Stephen’s trade, at its simplest, is the restoration of wooden Thames pleasure craft - slipper launches, saloon launches, gentleman’s river boats, steam-era small motor yachts, the historic small vessels of the Upper Thames. He also builds new boats when the commission calls for it. Both lines of work run continuously at Dennett, and most weeks involve some of each. The yard has particular authority on the restoration of the Little Ships of Dunkirk - the civilian Thames pleasure craft requisitioned in May and June 1940 to help evacuate Allied troops from the beaches of Dunkirk - and Michael has, by his own account, restored the majority of the surviving Little Ships that have come through any English yard. Stephen works on them alongside him, and will increasingly be the yard’s principal hand on that fleet as Michael steps back.
He does not describe his craft in theoretical terms. He describes it in specifics. He points at a hull and tells you what has gone wrong, what he is about to do, and how long it will take him. He says a particular timber has to come from a particular supplier. He says a particular client prefers a particular finish. He says the boat over in the corner is waiting on a fitting that has to be machined. He treats each commission as an independent engineering problem with an owner attached to it, and he carries the whole state of the yard in his head at once.

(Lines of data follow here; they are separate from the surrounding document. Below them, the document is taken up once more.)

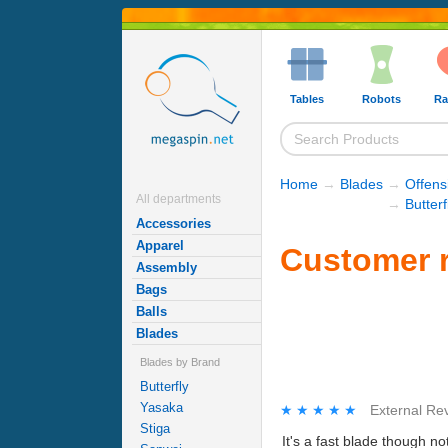
Tables
Robots
Ra
Home
→
Blades
→
Offens
All departments
→
Butter
Accessories
Apparel
Customer r
Assembly
Bags
Balls
Blades
Blades by Brand
Butterfly
Yasaka
★★★★★
★★★★★
External Re
Stiga
It's a fast blade though not a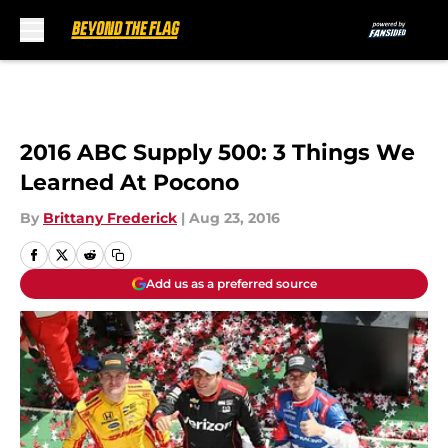
Skip to main content
2016 ABC Supply 500: 3 Things We
Learned At Pocono
By
Brittany Frederick
|
Aug 23, 2016
Add us as a preferred source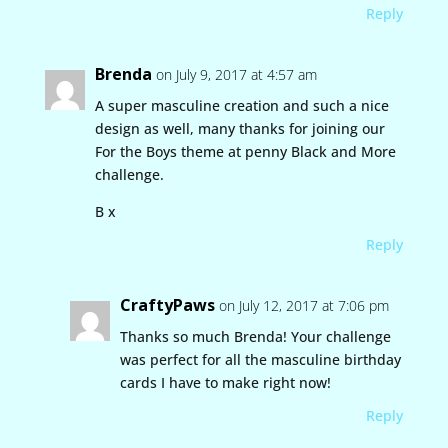
Reply
Brenda
on July 9, 2017 at 4:57 am
A super masculine creation and such a nice
design as well, many thanks for joining our
For the Boys theme at penny Black and More
challenge.
B x
Reply
CraftyPaws
on July 12, 2017 at 7:06 pm
Thanks so much Brenda! Your challenge
was perfect for all the masculine birthday
cards I have to make right now!
Reply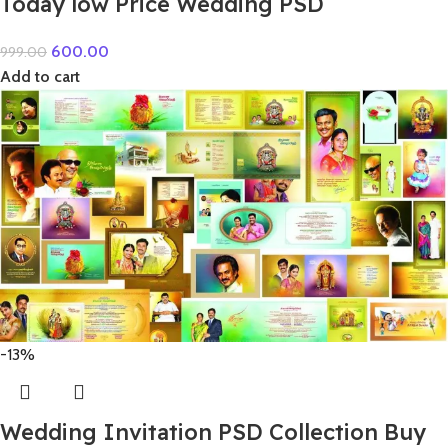
Today low Price Wedding PSD
600.00
999.00
Add to cart
-13%
Wedding Invitation PSD Collection Buy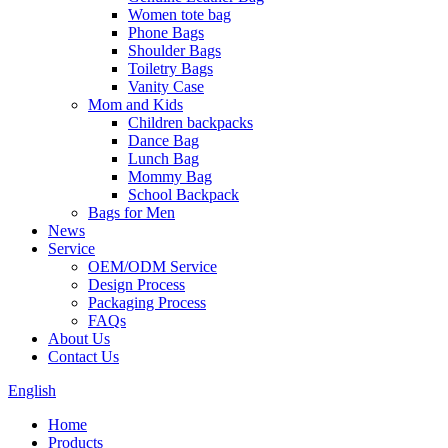
Women tote bag
Phone Bags
Shoulder Bags
Toiletry Bags
Vanity Case
Mom and Kids
Children backpacks
Dance Bag
Lunch Bag
Mommy Bag
School Backpack
Bags for Men
News
Service
OEM/ODM Service
Design Process
Packaging Process
FAQs
About Us
Contact Us
English
Home
Products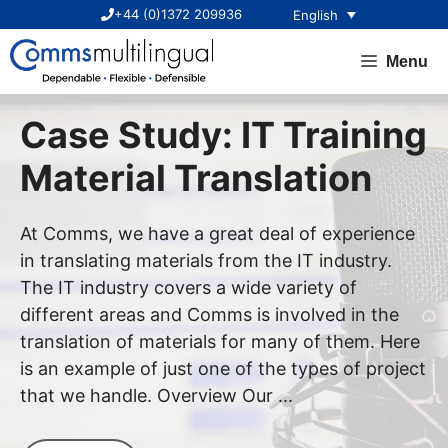
Skip
+44 (0)1372 209936
English
to
content
Menu
Case Study: IT Training
Material Translation
At Comms, we have a great deal of experience
in translating materials from the IT industry.
The IT industry covers a wide variety of
different areas and Comms is involved in the
translation of materials for many of them. Here
is an example of just one of the types of project
that we handle. Overview Our ...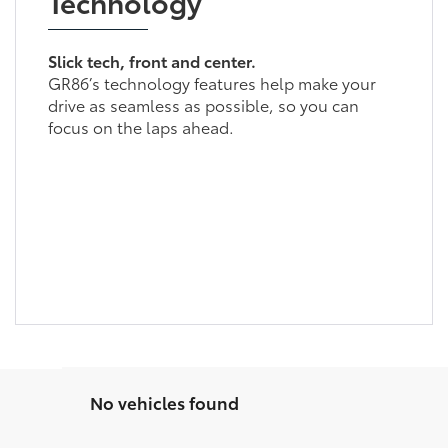
Technology
Slick tech, front and center.
GR86’s technology features help make your
drive as seamless as possible, so you can
focus on the laps ahead.
No vehicles found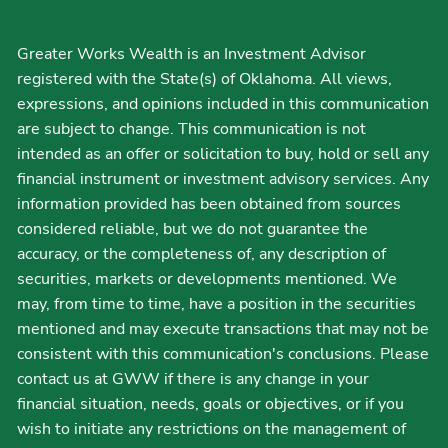
Greater Works Wealth is an Investment Advisor
registered with the State(s) of Oklahoma. All views,
expressions, and opinions included in this communication
are subject to change. This communication is not
intended as an offer or solicitation to buy, hold or sell any
financial instrument or investment advisory services. Any
information provided has been obtained from sources
considered reliable, but we do not guarantee the
accuracy, or the completeness of, any description of
securities, markets or developments mentioned. We
may, from time to time, have a position in the securities
mentioned and may execute transactions that may not be
consistent with this communication's conclusions. Please
contact us at GWW if there is any change in your
financial situation, needs, goals or objectives, or if you
wish to initiate any restrictions on the management of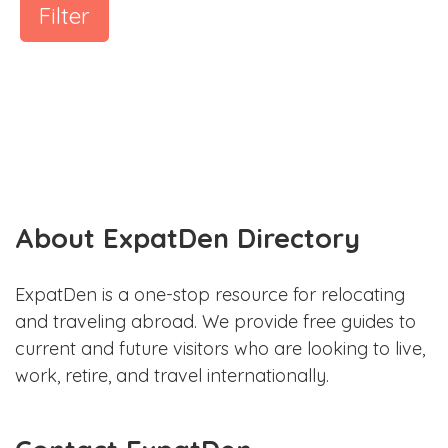
Filter
About ExpatDen Directory
ExpatDen is a one-stop resource for relocating
and traveling abroad. We provide free guides to
current and future visitors who are looking to live,
work, retire, and travel internationally.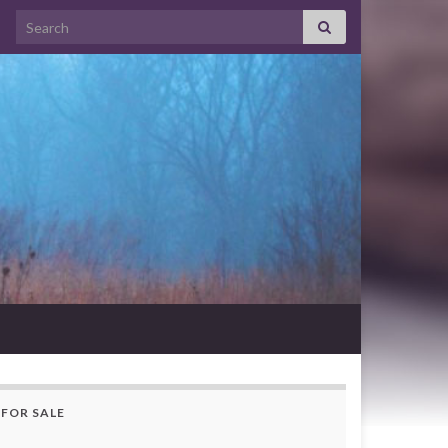
Search for:
FOR SALE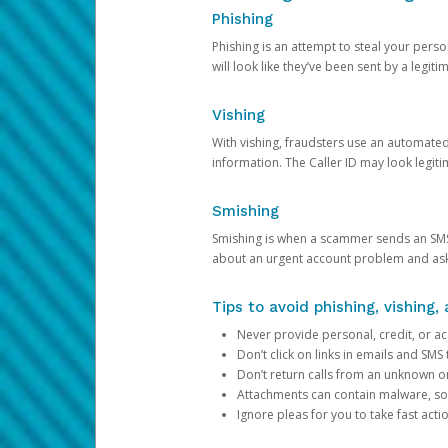
Phishing
Phishing is an attempt to steal your pers
will look like they’ve been sent by a legi
Vishing
With vishing, fraudsters use an automate
information. The Caller ID may look legiti
Smishing
Smishing is when a scammer sends an SMS
about an urgent account problem and ask 
Tips to avoid phishing, vishing
Never provide personal, credit, or ac
Don’t click on links in emails and SM
Don’t return calls from an unknown o
Attachments can contain malware, so 
Ignore pleas for you to take fast act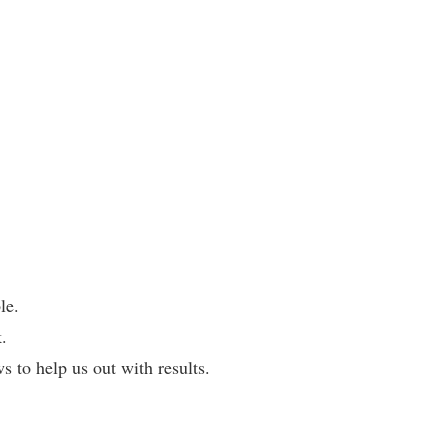
le.
.
 to help us out with results.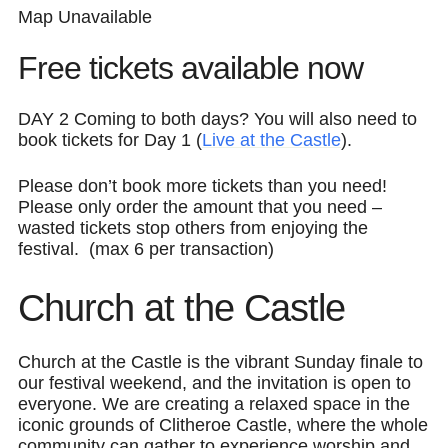
Map Unavailable
Free tickets available now
DAY 2
Coming to both days?
You will also need to
book tickets for Day 1 (
Live at the Castle
).
Please don’t book more tickets than you need!
Please only order the amount that you need –
wasted tickets stop others from enjoying the
festival. (max 6 per transaction)
Church at the Castle
Church at the Castle is the vibrant Sunday finale to
our festival weekend, and the invitation is open to
everyone. We are creating a relaxed space in the
iconic grounds of Clitheroe Castle, where the whole
community can gather to experience worship and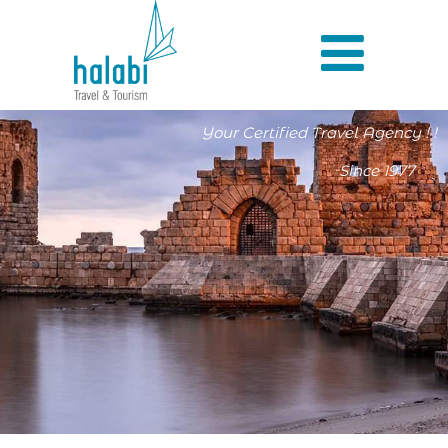
Your Certified Travel Agency ! !
Since 1977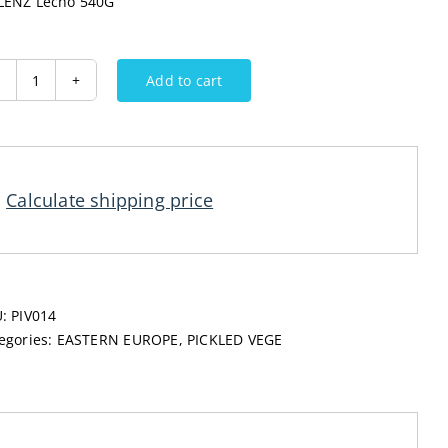
ENZ Lecho 540G
Add to cart
MELENZ
Lecho
540G
quantity
Calculate shipping price
U:
PIV014
egories:
EASTERN EUROPE
,
PICKLED VEGE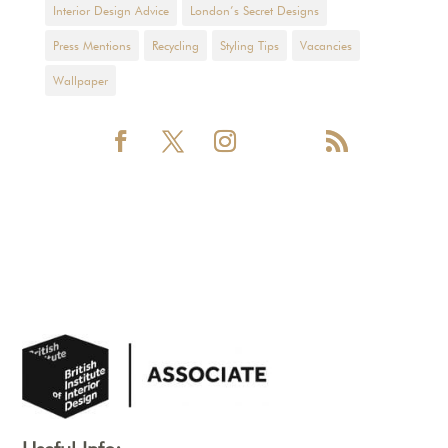
Interior Design Advice
London’s Secret Designs
Press Mentions
Recycling
Styling Tips
Vacancies
Wallpaper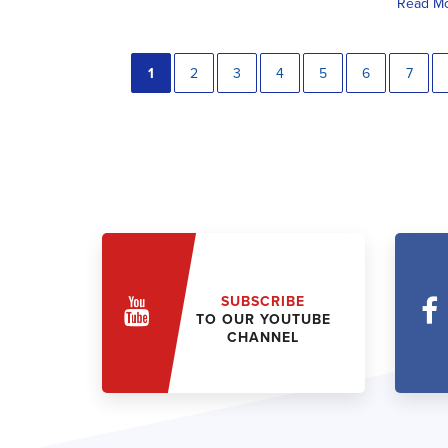
Read M
1
2
3
4
5
6
7
SUBSCRIBE
TO OUR YOUTUBE
CHANNEL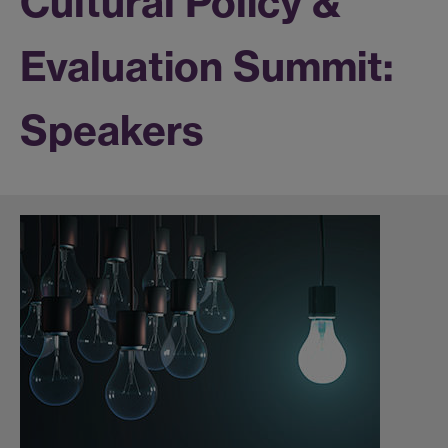
Cultural Policy &
Evaluation Summit:
Speakers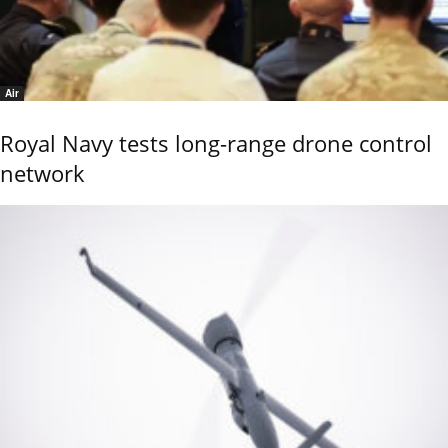
Air
Royal Navy tests long-range drone control
network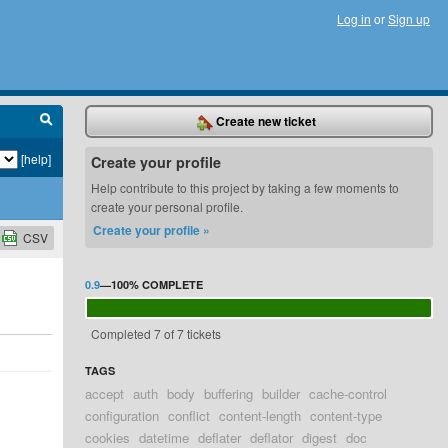
Log in
or
Sign up
Create new ticket
[help]
Create your profile
Help contribute to this project by taking a few moments to
create your personal profile.
Create your profile »
CSV
0.9
—
100%
COMPLETE
Completed 7 of 7 tickets
TAGS
accept
auth
body
buffering
builder
cache-control
configuration
conflict
content-length
content-type
cookies
datetime
deflater
deflator
digest
doc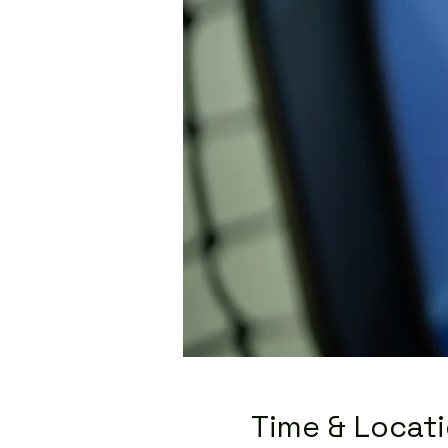
Time & Locat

On the morning of the visit, Stephen was working on what he described as the lightest boat the yard has ever built. It is a very small tender, commissioned for an owner whose larger vessel is being sailed to Corfu. The design requirement is exact: the tender has to be light enough to live at the top of the larger boat’s mast while the boat is at sea, and it has to be stiff and durable enough to be lowered at anchor, rowed or motored to a Greek shoreline, and returned to the mast without complaint. Every gram of weight matters. Stephen had the shell on trestles and was planing it to a skin that looked, from outside, perilously thin and, from the feel of it as I walked past, precisely controlled.
He did not stop to explain while he was working. He planed, set, checked, moved on. The rhythm was quick, attentive, and entirely unperformed. If you asked him a question he answered briefly, without looking up. The photographs from the morning are not posed photographs of a craftsman with his work. They are photographs of a craftsman at his work.
Stephen has three sons. Two of them, he told me during the morning, are already interested in coming into the yard as apprentices. They are, in his own phrase, old enough now that the start is likely to come very soon. That sentence is what turns Dennett from a two-generation family firm into a three-generation apprenticeship chain visibly forming. Michael taught Stephen. Stephen is about to begin teaching at least two of his own sons.
If the pattern Michael ran with Stephen - the slow, continuous, domestic-scale apprenticeship that begins before school age and continues without pause into adulthood - repeats, the yard will be four generations deep by the time Michael’s grandsons are running it, counting back from Michael’s own teachers in the 1960s Surrey yards.
The archive has documented Dennett Boat Builders across a single working morning, 23 April 2026. Because Dennett is a working yard and not a workshop of contemplative tempo, the archive’s record of Stephen will never be complete in a single visit. He is documented here as he was on the morning: restoring the Little Ships, building the Corfu tender, narrating the yard, directing the day’s work, standing briefly for a portrait beside his father, and about to induct the next generation of the family into the trade. The archive will return to Dennett on a longer cycle to document the arrival of Stephen’s sons and the first years of their apprenticeship.